EXTRACTED RECORDS »
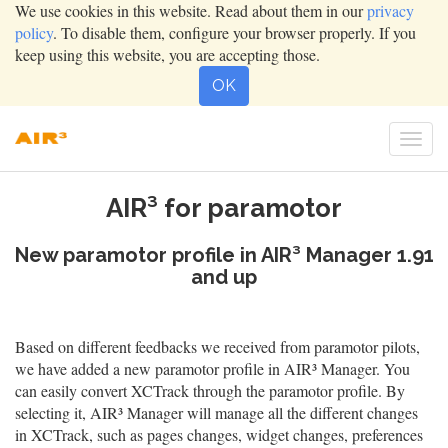
We use cookies in this website. Read about them in our
privacy
policy
. To disable them, configure your browser properly. If you
keep using this website, you are accepting those.
OK
Togg
navig
AIR³ for paramotor
New paramotor profile in AIR³ Manager 1.91
and up
Based on different feedbacks we received from paramotor pilots,
we have added a new paramotor profile in AIR³ Manager. You
can easily convert XCTrack through the paramotor profile. By
selecting it, AIR³ Manager will manage all the different changes
in XCTrack, such as pages changes, widget changes, preferences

YOUR GOAL » Each line in the entries above, starting at the line with "properly. If you" and ending at the line with "selecting it, AIR³", is to be printed exactly, and only those lines.

PROBLEM SOLUTION »
. To disable them, configure your browser properly. If you
keep using this website, you are accepting those.
OK
Togg
navig
AIR³ for paramotor
New paramotor profile in AIR³ Manager 1.91
and up
Based on different feedbacks we received from paramotor pilots,
we have added a new paramotor profile in AIR³ Manager. You
can easily convert XCTrack through the paramotor profile. By
selecting it, AIR³ Manager will manage all the different changes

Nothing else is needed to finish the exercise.